Task brief — In the items below, count the lines that contain the string "pressure" with matching case. Reply with only the number.

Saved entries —
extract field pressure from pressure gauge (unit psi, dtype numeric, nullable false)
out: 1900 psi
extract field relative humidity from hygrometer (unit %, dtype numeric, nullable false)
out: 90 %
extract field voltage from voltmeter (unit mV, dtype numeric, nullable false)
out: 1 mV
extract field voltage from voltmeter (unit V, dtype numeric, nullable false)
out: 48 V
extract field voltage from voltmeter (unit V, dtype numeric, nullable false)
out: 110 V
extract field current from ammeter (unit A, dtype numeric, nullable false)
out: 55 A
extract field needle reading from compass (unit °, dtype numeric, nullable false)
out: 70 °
---
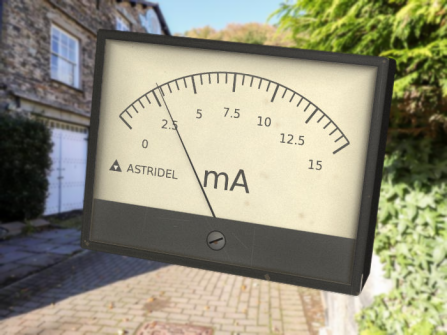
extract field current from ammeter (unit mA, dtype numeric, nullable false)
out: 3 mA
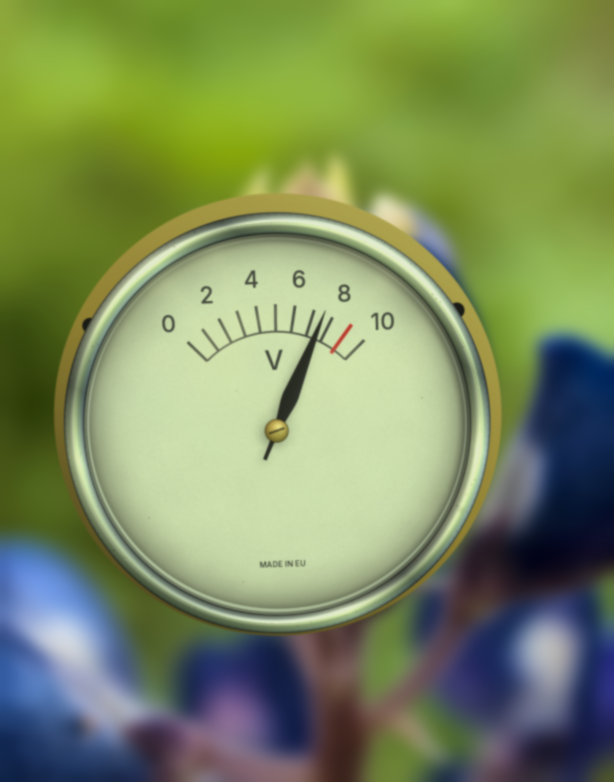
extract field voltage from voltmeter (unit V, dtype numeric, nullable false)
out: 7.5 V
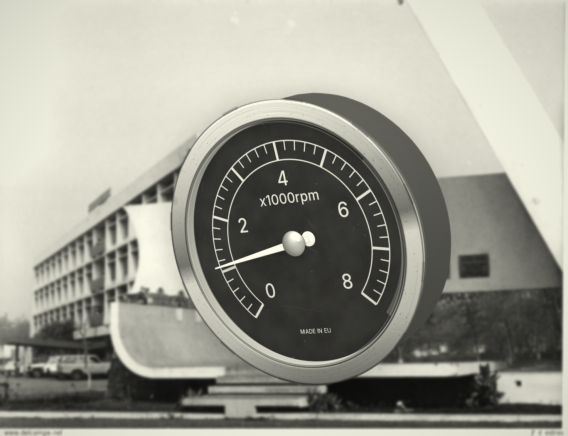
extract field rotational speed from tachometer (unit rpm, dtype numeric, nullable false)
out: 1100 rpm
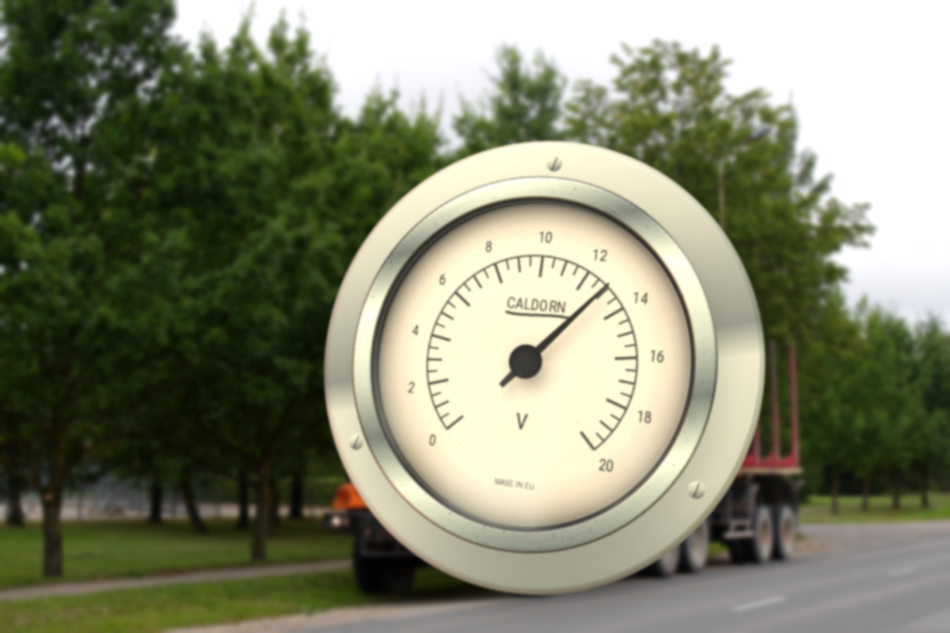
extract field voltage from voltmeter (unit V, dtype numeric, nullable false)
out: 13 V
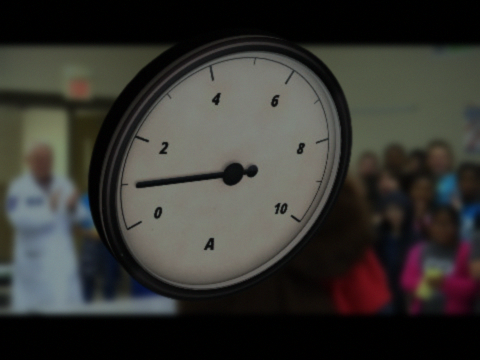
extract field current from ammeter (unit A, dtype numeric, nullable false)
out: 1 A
---
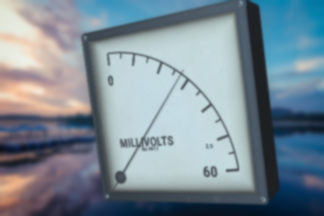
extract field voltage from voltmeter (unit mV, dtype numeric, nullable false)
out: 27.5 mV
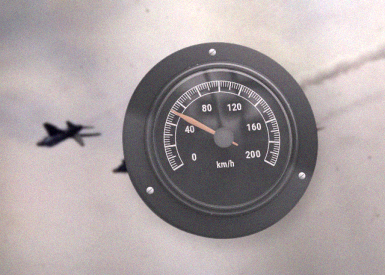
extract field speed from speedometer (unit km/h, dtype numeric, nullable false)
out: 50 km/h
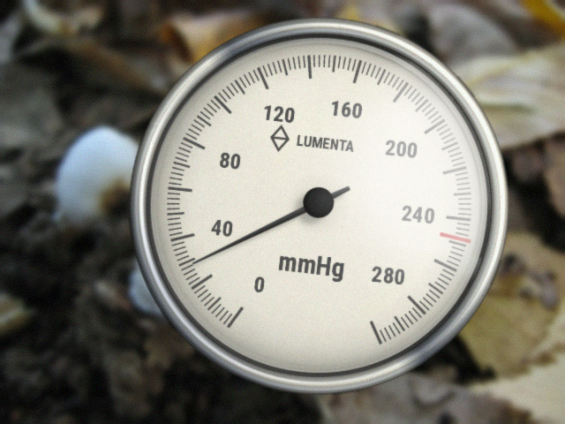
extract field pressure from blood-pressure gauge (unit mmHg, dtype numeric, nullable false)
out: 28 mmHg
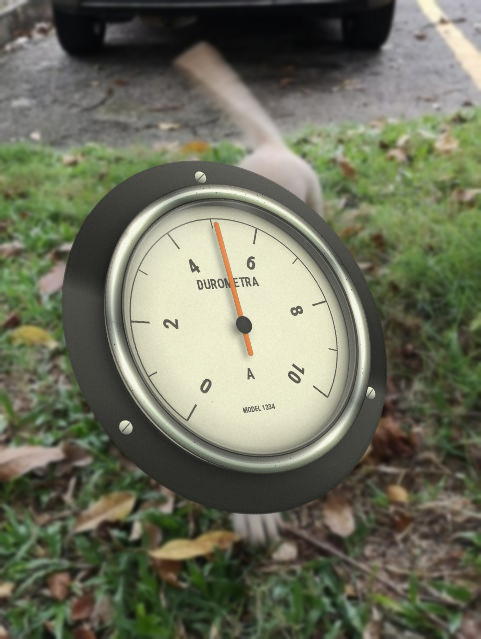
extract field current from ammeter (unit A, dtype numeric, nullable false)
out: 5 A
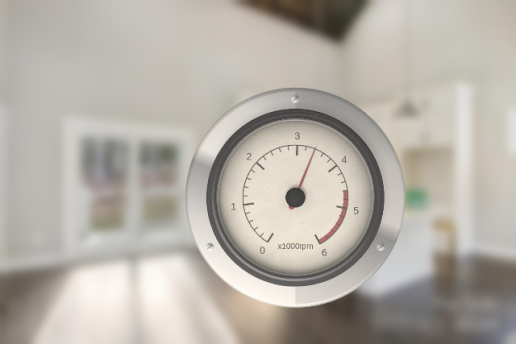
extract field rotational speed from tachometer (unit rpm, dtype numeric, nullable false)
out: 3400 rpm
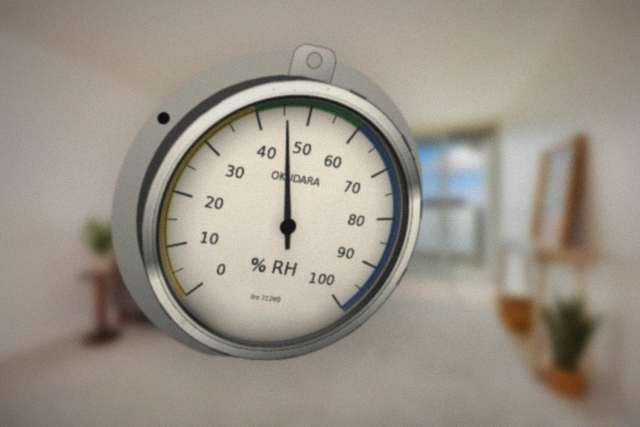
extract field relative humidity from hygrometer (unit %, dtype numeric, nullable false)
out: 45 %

Solved exercise — 2